L’Union nationale des infirmiers et infirmières du Congo (UNIC) tire la sonnette d’alarme sur la situation préoccupante de milliers de professionnels de santé à travers le pays. Selon son secrétaire général, Joseph Kibangula, plus de 80 000 infirmiers attendent toujours leur mécanisation.
A cela, il faut ajouter leur admission au statut d’agents de l’État ainsi que leur promotion en grade, une situation qu’il attribue à la lourdeur et à la lenteur administratives du gouvernement.
Cette déclaration a été faite mercredi 4 février 2026, à Kinshasa, à l’issue de la IVᵉ édition du Conseil national de l’UNIC, organisée durant trois jours.
À cette occasion, le syndicat a dressé un état des lieux sans complaisance des conditions socioprofessionnelles des infirmiers, qualifiés de pilier incontournable du système de santé congolais.

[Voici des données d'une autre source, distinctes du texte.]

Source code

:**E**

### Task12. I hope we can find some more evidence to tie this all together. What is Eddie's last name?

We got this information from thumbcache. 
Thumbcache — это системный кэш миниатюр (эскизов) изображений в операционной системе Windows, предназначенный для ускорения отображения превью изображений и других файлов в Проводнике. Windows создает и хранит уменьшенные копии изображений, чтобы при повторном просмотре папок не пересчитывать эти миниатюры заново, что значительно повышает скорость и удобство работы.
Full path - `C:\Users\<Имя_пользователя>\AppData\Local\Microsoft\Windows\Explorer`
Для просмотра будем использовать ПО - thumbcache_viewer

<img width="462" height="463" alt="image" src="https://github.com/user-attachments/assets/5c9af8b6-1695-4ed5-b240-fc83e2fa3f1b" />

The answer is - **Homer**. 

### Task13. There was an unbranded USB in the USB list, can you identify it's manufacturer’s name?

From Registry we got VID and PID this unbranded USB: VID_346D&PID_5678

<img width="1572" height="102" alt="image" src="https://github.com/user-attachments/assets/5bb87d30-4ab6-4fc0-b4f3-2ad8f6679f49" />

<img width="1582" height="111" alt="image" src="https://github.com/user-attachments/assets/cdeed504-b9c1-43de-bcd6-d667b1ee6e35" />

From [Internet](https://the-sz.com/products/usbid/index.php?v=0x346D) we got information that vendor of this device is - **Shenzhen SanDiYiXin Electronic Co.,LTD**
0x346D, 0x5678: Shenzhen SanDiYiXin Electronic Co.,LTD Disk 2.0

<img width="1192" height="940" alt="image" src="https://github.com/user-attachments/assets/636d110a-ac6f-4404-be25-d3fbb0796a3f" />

Joseph Kibangula a notamment dénoncé les difficultés liées au paiement des salaires par certaines banques partenaires de l’État.

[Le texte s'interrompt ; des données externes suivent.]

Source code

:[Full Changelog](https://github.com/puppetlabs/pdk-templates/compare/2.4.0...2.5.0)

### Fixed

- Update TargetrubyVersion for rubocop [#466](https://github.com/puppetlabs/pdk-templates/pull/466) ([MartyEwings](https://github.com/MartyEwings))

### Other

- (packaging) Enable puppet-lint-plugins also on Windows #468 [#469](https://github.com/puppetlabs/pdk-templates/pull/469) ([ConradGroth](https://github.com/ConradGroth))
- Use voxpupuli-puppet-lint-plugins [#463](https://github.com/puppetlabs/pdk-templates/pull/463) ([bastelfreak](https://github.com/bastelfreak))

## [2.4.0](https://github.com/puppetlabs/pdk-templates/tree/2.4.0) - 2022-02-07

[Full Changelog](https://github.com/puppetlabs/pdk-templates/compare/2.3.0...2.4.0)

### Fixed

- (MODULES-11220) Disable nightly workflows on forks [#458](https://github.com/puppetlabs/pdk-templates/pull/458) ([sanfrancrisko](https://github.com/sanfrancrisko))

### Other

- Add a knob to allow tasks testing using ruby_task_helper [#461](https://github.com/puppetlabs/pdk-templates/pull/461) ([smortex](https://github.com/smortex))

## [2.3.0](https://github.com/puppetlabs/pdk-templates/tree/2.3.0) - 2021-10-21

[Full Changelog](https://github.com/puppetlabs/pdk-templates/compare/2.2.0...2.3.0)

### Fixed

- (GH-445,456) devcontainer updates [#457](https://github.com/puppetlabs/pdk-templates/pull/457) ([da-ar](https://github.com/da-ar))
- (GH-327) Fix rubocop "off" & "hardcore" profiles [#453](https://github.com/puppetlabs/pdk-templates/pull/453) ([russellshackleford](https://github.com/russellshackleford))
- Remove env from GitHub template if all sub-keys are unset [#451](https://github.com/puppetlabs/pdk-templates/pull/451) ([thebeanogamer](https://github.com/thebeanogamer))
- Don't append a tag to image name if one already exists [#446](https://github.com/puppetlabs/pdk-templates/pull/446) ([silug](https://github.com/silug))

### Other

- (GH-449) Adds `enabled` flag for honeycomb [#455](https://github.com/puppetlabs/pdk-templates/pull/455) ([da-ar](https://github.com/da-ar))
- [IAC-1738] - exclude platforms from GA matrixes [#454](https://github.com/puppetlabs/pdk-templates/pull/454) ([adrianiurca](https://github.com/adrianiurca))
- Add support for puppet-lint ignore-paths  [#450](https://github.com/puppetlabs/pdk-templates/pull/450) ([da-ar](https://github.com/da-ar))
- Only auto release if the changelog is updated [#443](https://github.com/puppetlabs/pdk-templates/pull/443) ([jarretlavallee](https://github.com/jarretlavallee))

Selon lui, ces institutions constituent un véritable obstacle au bien-être des agents, allant parfois jusqu’à prendre des décisions qui relèvent normalement de la responsabilité du gouvernement, ce qui affecte gravement la motivation et la dignité des infirmiers dans l’exercice de leur métier.
Par ailleurs, l’UNIC affirme poursuivre les échanges avec les autorités sur des questions clés telles que l’alignement à la prime de risque et une rémunération équitable des infirmiers en tant qu’agents publics.
Signalons que ce syndicat exhorte le gouvernement à prendre des mesures concrètes et urgentes afin de répondre aux revendications légitimes de ces professionnels, dont le rôle demeure essentiel pour la santé des populations.